Code for "Steerable Scene Generation with Post Training and Inference-Time Search".
Nicholas Pfaff1,
Hongkai Dai2,
Sergey Zakharov2,
Shun Iwase2,3,
Russ Tedrake1,2
1Massachusetts Institute of Technology,
2Toyota Research Institute, 3Carnegie Mellon University
If you find this work useful, please cite our paper:
@misc{pfaff2025_steerable_scene_generation,
author = {Pfaff, Nicholas and Dai, Hongkai and Zakharov, Sergey and Iwase, Shun and Tedrake, Russ},
title = {Steerable Scene Generation with Post Training and Inference-Time Search},
year = {2025},
eprint = {2505.04831},
archivePrefix = {arXiv},
primaryClass = {cs.RO},
url = {https://arxiv.org/abs/2505.04831},
}
This repo uses Poetry for dependency management. First, install Poetry, and make sure to have Python3.10 installed on your system.

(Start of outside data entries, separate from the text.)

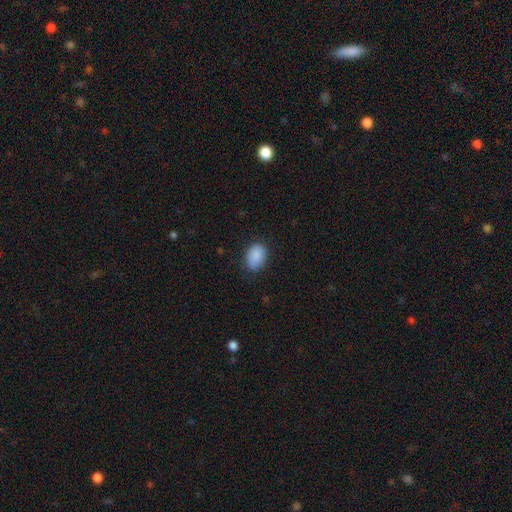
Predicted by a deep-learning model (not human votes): A smooth galaxy with no disk features (89%) that is in between round and cigar-shaped (79%). Merging: none (78%).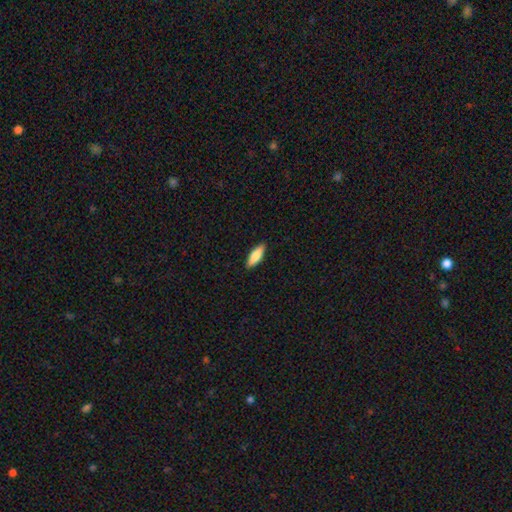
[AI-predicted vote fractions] smooth-or-featured: smooth: 79% | featured or disk: 16% | star or artifact: 6%
  how-rounded: in between: 58% | cigar-shaped: 39% | round: 2%
  merging: none: 90% | minor disturbance: 7% | major disturbance: 2% | merger: 1%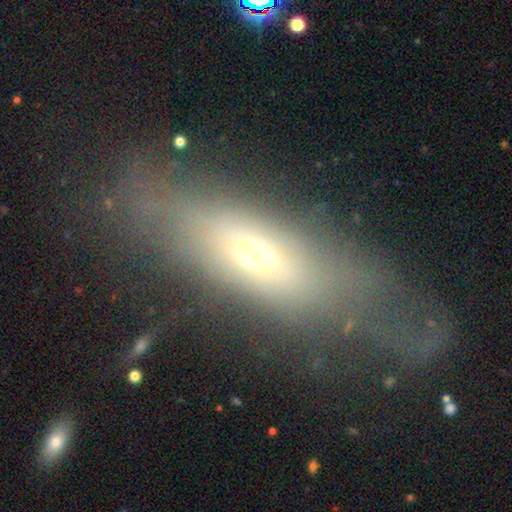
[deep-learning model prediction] Smooth or featured? smooth (48%)
Merging? none (54%)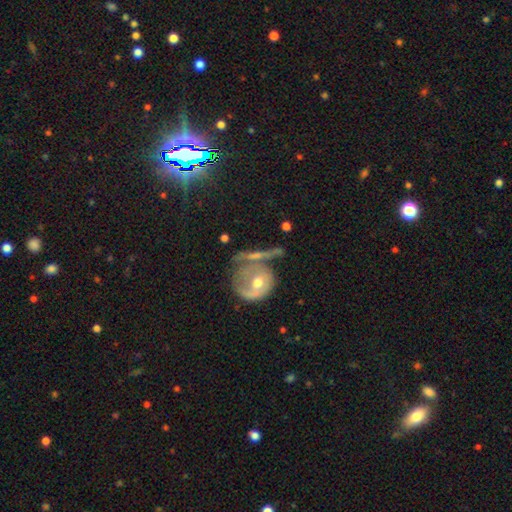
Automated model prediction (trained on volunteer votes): Smooth or featured? Predicted: featured or disk (p=0.55). Edge-on disk? Predicted: no (p=0.76). Merging? Predicted: none (p=0.39).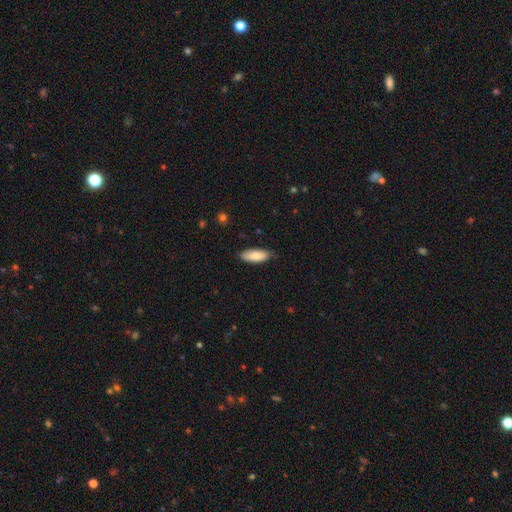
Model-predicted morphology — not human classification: The model was most divided on "how rounded": in between: 75%, cigar-shaped: 23%, round: 2%. More confident: smooth or featured — smooth (85%); merging — none (79%).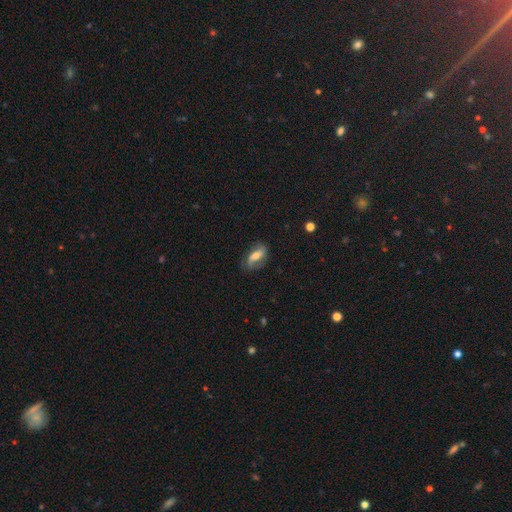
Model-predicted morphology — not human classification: This is possibly a featured or disk galaxy (53%). It is clearly not viewed edge-on (87%). Merging: likely none (69%).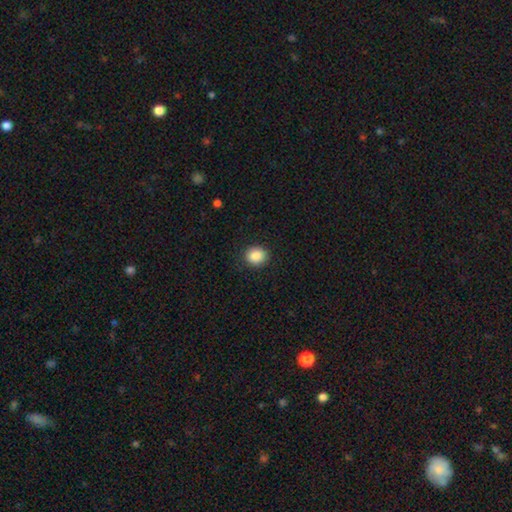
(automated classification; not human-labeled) Morphology: type=smooth (88%); roundness=round (77%); merging=none (89%).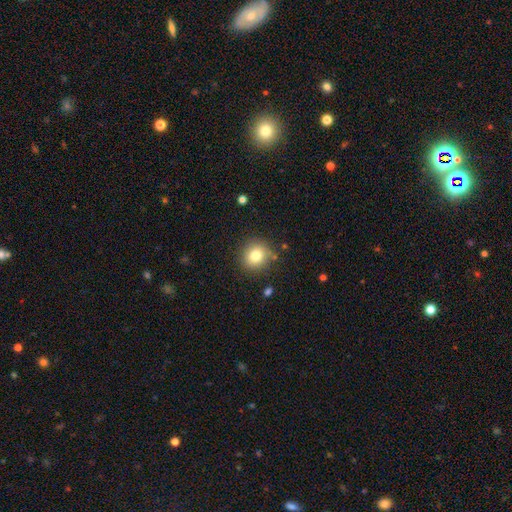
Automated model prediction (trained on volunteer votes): Smooth or featured?
  - smooth: 79% *
  - star or artifact: 11%
  - featured or disk: 9%
How rounded?
  - round: 87% *
  - in between: 12%
  - cigar-shaped: 1%
Merging?
  - none: 85% *
  - minor disturbance: 9%
  - major disturbance: 3%
  - merger: 2%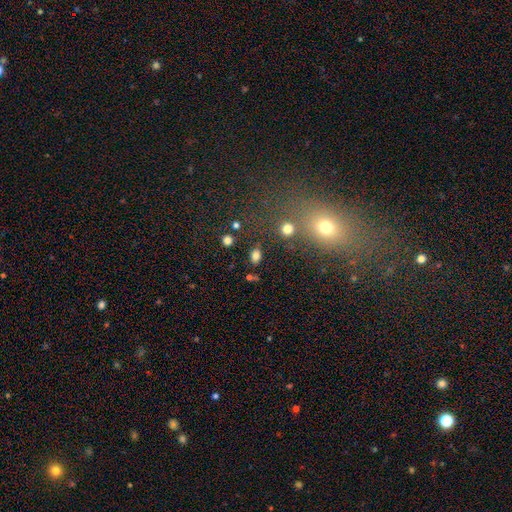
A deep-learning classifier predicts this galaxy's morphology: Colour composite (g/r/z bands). It shows a smooth galaxy with no disk features (79%) that is in between round and cigar-shaped (79%). Merging: none (82%).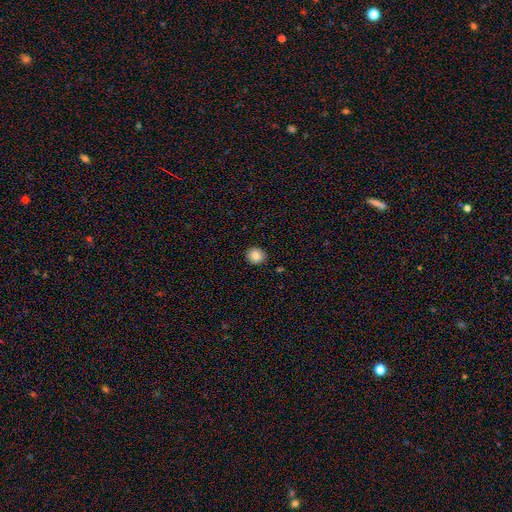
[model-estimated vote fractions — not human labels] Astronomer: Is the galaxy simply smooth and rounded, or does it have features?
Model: smooth — 85%.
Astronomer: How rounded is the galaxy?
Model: round — 82%.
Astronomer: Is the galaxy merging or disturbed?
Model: none — 88%.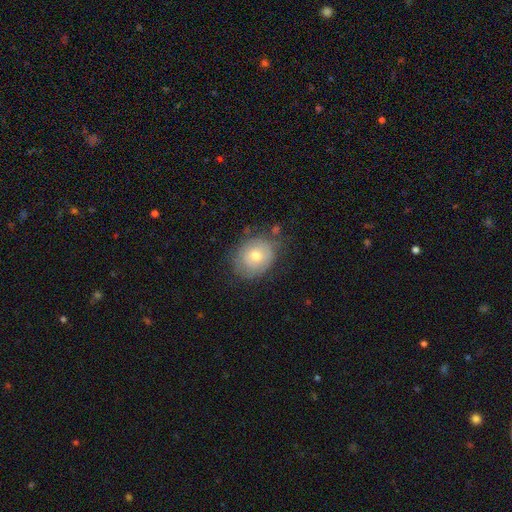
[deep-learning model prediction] A smooth galaxy with no disk features (60%) that is round (61%). Merging: none (70%).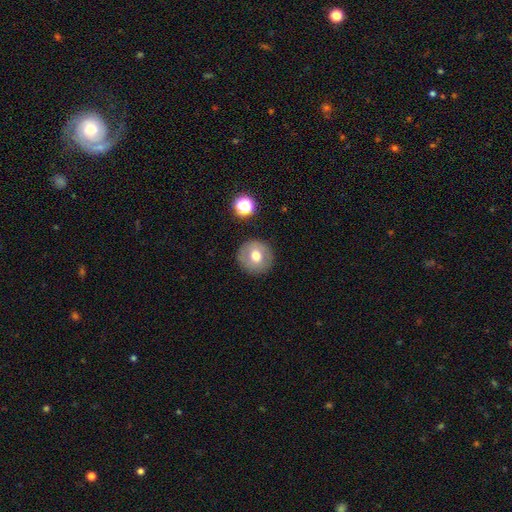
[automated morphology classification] Overall: smooth (67%). How rounded: round (93%). Merging: none (88%).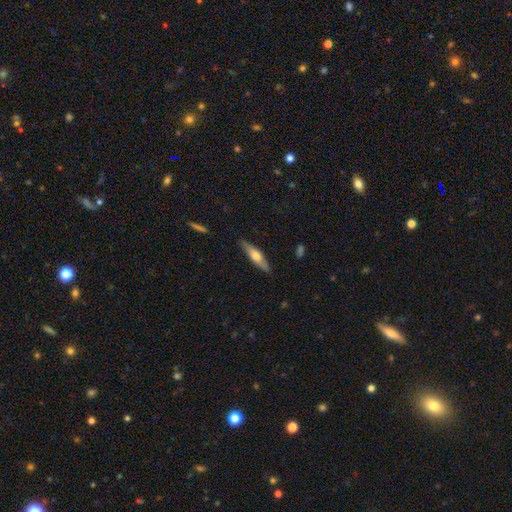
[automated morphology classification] A featured or disk galaxy (48%).

Vote fractions:
- Smooth or featured? featured or disk: 48% / smooth: 47% / star or artifact: 6%
- Merging? none: 85% / minor disturbance: 11% / major disturbance: 2% / merger: 1%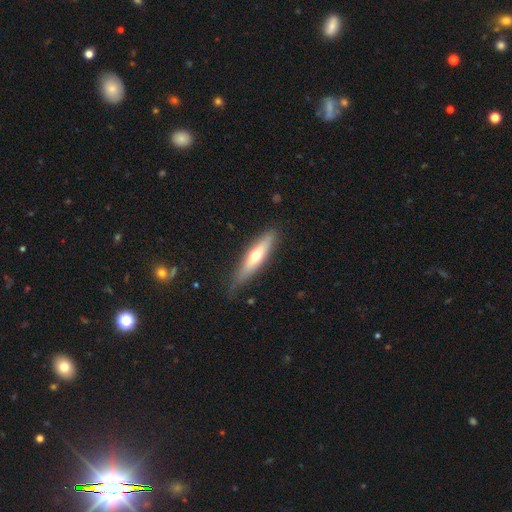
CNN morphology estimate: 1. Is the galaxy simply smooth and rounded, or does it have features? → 49% smooth, 45% featured or disk, 6% star or artifact.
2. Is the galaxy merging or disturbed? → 79% none, 16% minor disturbance, 4% major disturbance, 1% merger.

Run the following to ensure that poetry created a virtual environment in ./.venv
for
easy access:
poetry config virtualenvs.in-project true
Next, install all the required dependencies to the virtual environment with the following command:
poetry install
Activate the environment:
source .venv/bin/activate
Create a wandb account for cloud logging and checkpointing.
Run wandb login
to login.
Then modify the wandb entity (account) in configurations/config.yaml
.
If using VScode, please modify .vscode/settings.json
so that the python interpreter is
set correctly.
Both model checkpoints and object models are required for inference.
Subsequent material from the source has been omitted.